If your day doesn’t start without coffee, we get it—it’s a cultural mainstay and a near-lifelong habit for many, if not most, Australians. There’s nothing wrong with drinking a moderate amount of coffee, but there’s a good biological reason you may want to hold off a little longer than you’re used to before drinking your first cup.
A number of important biological processes, like alertness, metabolism, and muscle tone, are governed by your circadian rhythm—a 24-hour cycle that’s regulated by external and internal signals. In the morning, your body makes a lot of a hormone called cortisol. You may associate cortisol with stress, which it’s involved in, but another one of its important functions is helping you feel alert when you wake up. Cortisol levels typically peak between 8-9am, 12-1pm, and 5:30-6:30pm.
If you have your first cup of coffee when your natural cortisol levels are supposed to be at their highest, you are doing yourself a disservice. When your cortisol levels are up, your body is basically naturally caffeinating itself.

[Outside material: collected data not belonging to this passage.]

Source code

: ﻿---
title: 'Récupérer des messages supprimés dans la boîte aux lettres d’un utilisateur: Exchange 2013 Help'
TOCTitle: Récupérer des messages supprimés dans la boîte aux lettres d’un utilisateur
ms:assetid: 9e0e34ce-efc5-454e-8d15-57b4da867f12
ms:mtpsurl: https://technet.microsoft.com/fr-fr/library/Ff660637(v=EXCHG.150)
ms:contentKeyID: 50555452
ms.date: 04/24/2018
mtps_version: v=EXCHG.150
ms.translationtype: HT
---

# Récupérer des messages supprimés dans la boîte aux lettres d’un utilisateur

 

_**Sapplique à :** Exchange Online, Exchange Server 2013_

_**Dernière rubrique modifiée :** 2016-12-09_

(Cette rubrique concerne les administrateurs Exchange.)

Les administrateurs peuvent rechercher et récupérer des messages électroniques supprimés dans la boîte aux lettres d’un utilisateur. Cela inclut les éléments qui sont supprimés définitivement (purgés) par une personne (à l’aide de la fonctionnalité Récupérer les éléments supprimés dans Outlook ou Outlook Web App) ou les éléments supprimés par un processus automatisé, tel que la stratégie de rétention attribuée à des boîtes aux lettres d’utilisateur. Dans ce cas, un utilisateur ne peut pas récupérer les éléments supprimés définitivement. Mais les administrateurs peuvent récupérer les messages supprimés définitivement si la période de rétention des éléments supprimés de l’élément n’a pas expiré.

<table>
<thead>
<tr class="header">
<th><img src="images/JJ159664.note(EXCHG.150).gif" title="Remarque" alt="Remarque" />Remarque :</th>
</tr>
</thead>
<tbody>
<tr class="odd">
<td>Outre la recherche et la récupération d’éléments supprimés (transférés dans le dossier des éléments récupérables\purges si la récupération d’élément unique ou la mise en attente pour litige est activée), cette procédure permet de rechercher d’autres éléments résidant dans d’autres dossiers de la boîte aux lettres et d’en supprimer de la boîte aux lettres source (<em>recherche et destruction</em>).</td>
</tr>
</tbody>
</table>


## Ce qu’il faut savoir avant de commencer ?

If you feel like you don’t experience a natural jump in alertness when you wake up, even when you get enough sleep, your body may have become dependent on caffeine instead of cortisol.

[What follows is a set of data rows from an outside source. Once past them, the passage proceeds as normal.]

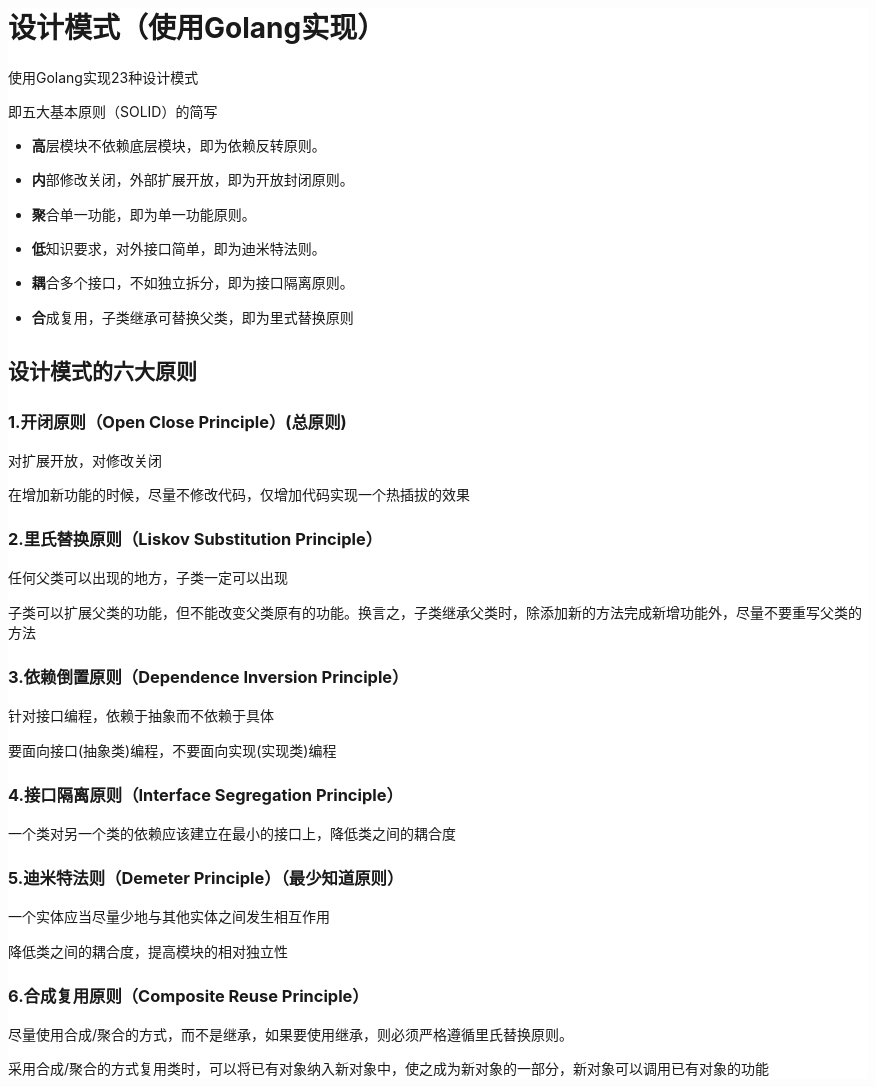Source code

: # 设计模式（使用Golang实现）

使用Golang实现23种设计模式



即五大基本原则（SOLID）的简写

- **高**层模块不依赖底层模块，即为依赖反转原则。

- **内**部修改关闭，外部扩展开放，即为开放封闭原则。

- **聚**合单一功能，即为单一功能原则。

- **低**知识要求，对外接口简单，即为迪米特法则。

- **耦**合多个接口，不如独立拆分，即为接口隔离原则。

- **合**成复用，子类继承可替换父类，即为里式替换原则



## 设计模式的六大原则

### 1.**开闭原则（Open Close Principle）(总原则)**

对扩展开放，对修改关闭

在增加新功能的时候，尽量不修改代码，仅增加代码实现一个热插拔的效果

### 2.**里氏替换原则（Liskov Substitution Principle）**

任何父类可以出现的地方，子类一定可以出现

子类可以扩展父类的功能，但不能改变父类原有的功能。换言之，子类继承父类时，除添加新的方法完成新增功能外，尽量不要重写父类的方法

### 3.**依赖倒置原则（Dependence Inversion Principle）**

针对接口编程，依赖于抽象而不依赖于具体

要面向接口(抽象类)编程，不要面向实现(实现类)编程

### 4.**接口隔离原则（Interface Segregation Principle）**

一个类对另一个类的依赖应该建立在最小的接口上，降低类之间的耦合度

### 5.迪米特法则（Demeter Principle）（最少知道原则）

一个实体应当尽量少地与其他实体之间发生相互作用

降低类之间的耦合度，提高模块的相对独立性

### 6.**合成复用原则（Composite Reuse Principle）**

尽量使用合成/聚合的方式，而不是继承，如果要使用继承，则必须严格遵循里氏替换原则。

采用合成/聚合的方式复用类时，可以将已有对象纳入新对象中，使之成为新对象的一部分，新对象可以调用已有对象的功能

Here’s how this happens. Caffeine actually hampers your body’s ability to produce cortisol, so as your body adjusts to getting a caffeine hit first thing in the morning, you will eventually produce less cortisol. The result is that your ability to feel peppy in the morning without a flat white is diminished. Second, drinking coffee when your cortisol level is high makes you build a faster and stronger tolerance to caffeine, reducing its effects.
If you want to get the most out of your coffee, you should delay drinking it until at least an hour after waking up. The best time to drink coffee it is between 10am and noon, and/or between 2 and 5pm.

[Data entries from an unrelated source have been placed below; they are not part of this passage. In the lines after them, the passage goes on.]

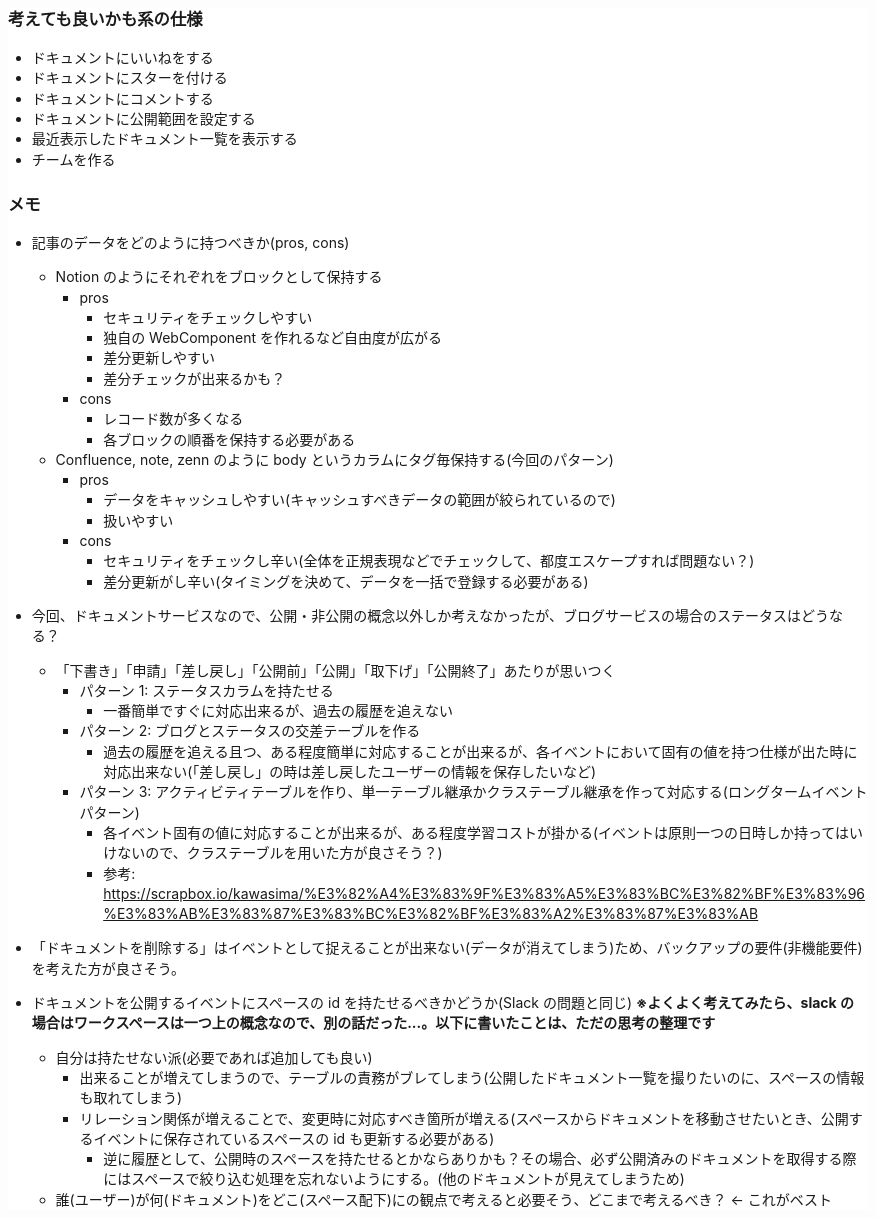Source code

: ### 考えても良いかも系の仕様

- ドキュメントにいいねをする
- ドキュメントにスターを付ける
- ドキュメントにコメントする
- ドキュメントに公開範囲を設定する
- 最近表示したドキュメント一覧を表示する
- チームを作る

### メモ

- 記事のデータをどのように持つべきか(pros, cons)

  - Notion のようにそれぞれをブロックとして保持する
    - pros
      - セキュリティをチェックしやすい
      - 独自の WebComponent を作れるなど自由度が広がる
      - 差分更新しやすい
      - 差分チェックが出来るかも？
    - cons
      - レコード数が多くなる
      - 各ブロックの順番を保持する必要がある
  - Confluence, note, zenn のように body というカラムにタグ毎保持する(今回のパターン)
    - pros
      - データをキャッシュしやすい(キャッシュすべきデータの範囲が絞られているので)
      - 扱いやすい
    - cons
      - セキュリティをチェックし辛い(全体を正規表現などでチェックして、都度エスケープすれば問題ない？)
      - 差分更新がし辛い(タイミングを決めて、データを一括で登録する必要がある)

- 今回、ドキュメントサービスなので、公開・非公開の概念以外しか考えなかったが、ブログサービスの場合のステータスはどうなる？

  - 「下書き」「申請」「差し戻し」「公開前」「公開」「取下げ」「公開終了」あたりが思いつく
    - パターン 1: ステータスカラムを持たせる
      - 一番簡単ですぐに対応出来るが、過去の履歴を追えない
    - パターン 2: ブログとステータスの交差テーブルを作る
      - 過去の履歴を追える且つ、ある程度簡単に対応することが出来るが、各イベントにおいて固有の値を持つ仕様が出た時に対応出来ない(「差し戻し」の時は差し戻したユーザーの情報を保存したいなど)
    - パターン 3: アクティビティテーブルを作り、単一テーブル継承かクラステーブル継承を作って対応する(ロングタームイベントパターン)
      - 各イベント固有の値に対応することが出来るが、ある程度学習コストが掛かる(イベントは原則一つの日時しか持ってはいけないので、クラステーブルを用いた方が良さそう？)
      - 参考: https://scrapbox.io/kawasima/%E3%82%A4%E3%83%9F%E3%83%A5%E3%83%BC%E3%82%BF%E3%83%96%E3%83%AB%E3%83%87%E3%83%BC%E3%82%BF%E3%83%A2%E3%83%87%E3%83%AB

- 「ドキュメントを削除する」はイベントとして捉えることが出来ない(データが消えてしまう)ため、バックアップの要件(非機能要件)を考えた方が良さそう。

- ドキュメントを公開するイベントにスペースの id を持たせるべきかどうか(Slack の問題と同じ)
  **※よくよく考えてみたら、slack の場合はワークスペースは一つ上の概念なので、別の話だった...。以下に書いたことは、ただの思考の整理です**

  - 自分は持たせない派(必要であれば追加しても良い)
    - 出来ることが増えてしまうので、テーブルの責務がブレてしまう(公開したドキュメント一覧を撮りたいのに、スペースの情報も取れてしまう)
    - リレーション関係が増えることで、変更時に対応すべき箇所が増える(スペースからドキュメントを移動させたいとき、公開するイベントに保存されているスペースの id も更新する必要がある)
      - 逆に履歴として、公開時のスペースを持たせるとかならありかも？その場合、必ず公開済みのドキュメントを取得する際にはスペースで絞り込む処理を忘れないようにする。(他のドキュメントが見えてしまうため)
  - 誰(ユーザー)が何(ドキュメント)をどこ(スペース配下)にの観点で考えると必要そう、どこまで考えるべき？ <- これがベスト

Keep in mind that if you’ve been drinking coffee first thing in the morning for a long time, abruptly cutting out your morning cup can leave you with withdrawal symptoms like headaches and fatigue. Unless you have a serious amount of willpower, try tapering off slowly. Reduce the size of your cup gradually over the course of a few weeks. Slow, steady change is more likely to stick.
Lastly, remember that there’s not enough coffee in the world to counter the fatigue caused by sleep deprivation. Your first line of defense against daytime sluggishness should always be prioritizing your sleep.